## Work required
Please return exactly the lines from the one containing "Судьба наследства: истории удивительных" through the end of the records, including both.

%%

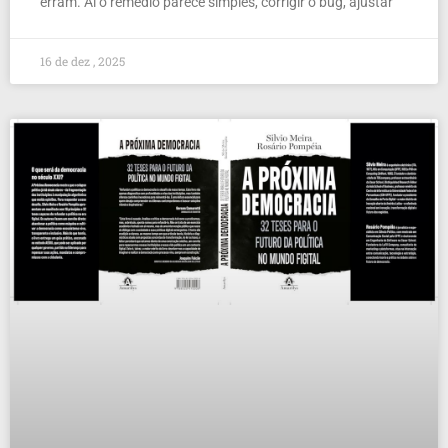
erram. Aí o remédio parece simples, corrigir o bug, ajustar
16 de dez , 2025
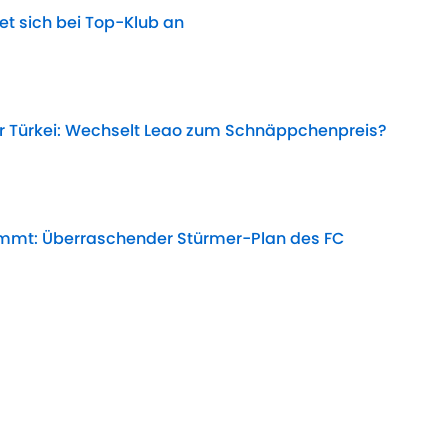
tet sich bei Top-Klub an
Date
r Türkei: Wechselt Leao zum Schnäppchenpreis?
Date
kommt: Überraschender Stürmer-Plan des FC
Date
wski startet in der MLS durch
Date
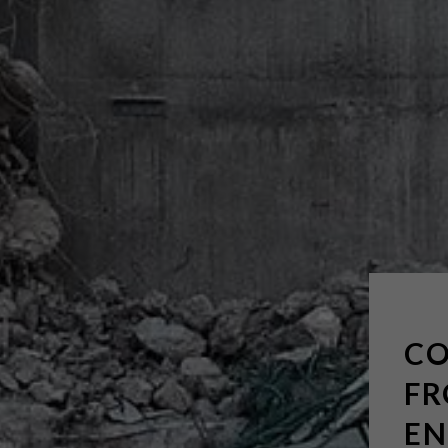
CO
FR
EN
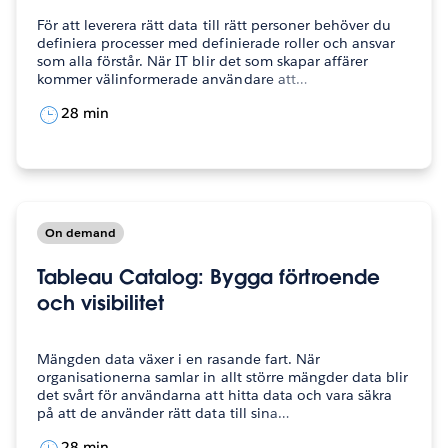
För att leverera rätt data till rätt personer behöver du
definiera processer med definierade roller och ansvar
som alla förstår. När IT blir det som skapar affärer
kommer välinformerade användare att…
28 min
On demand
Tableau Catalog: Bygga förtroende
och visibilitet
Mängden data växer i en rasande fart. När
organisationerna samlar in allt större mängder data blir
det svårt för användarna att hitta data och vara säkra
på att de använder rätt data till sina…
28 min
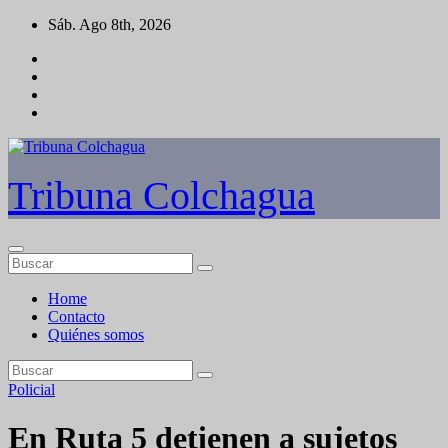
Saltar
Sáb. Ago 8th, 2026
al
contenido
Tribuna Colchagua
Home
Contacto
Quiénes somos
Policial
En Ruta 5 detienen a sujetos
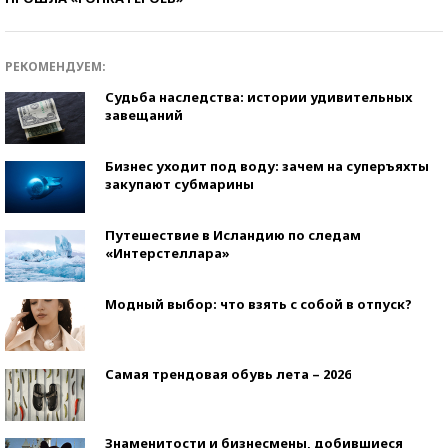
РЕКОМЕНДУЕМ:
Судьба наследства: истории удивительных
завещаний
Бизнес уходит под воду: зачем на суперъяхты
закупают субмарины
Путешествие в Исландию по следам
«Интерстеллара»
Модный выбор: что взять с собой в отпуск?
Самая трендовая обувь лета – 2026
Знаменитости и бизнесмены, добившиеся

%%

## Response area
Судьба наследства: истории удивительных
завещаний
Бизнес уходит под воду: зачем на суперъяхты
закупают субмарины
Путешествие в Исландию по следам
«Интерстеллара»
Модный выбор: что взять с собой в отпуск?
Самая трендовая обувь лета – 2026
Знаменитости и бизнесмены, добившиеся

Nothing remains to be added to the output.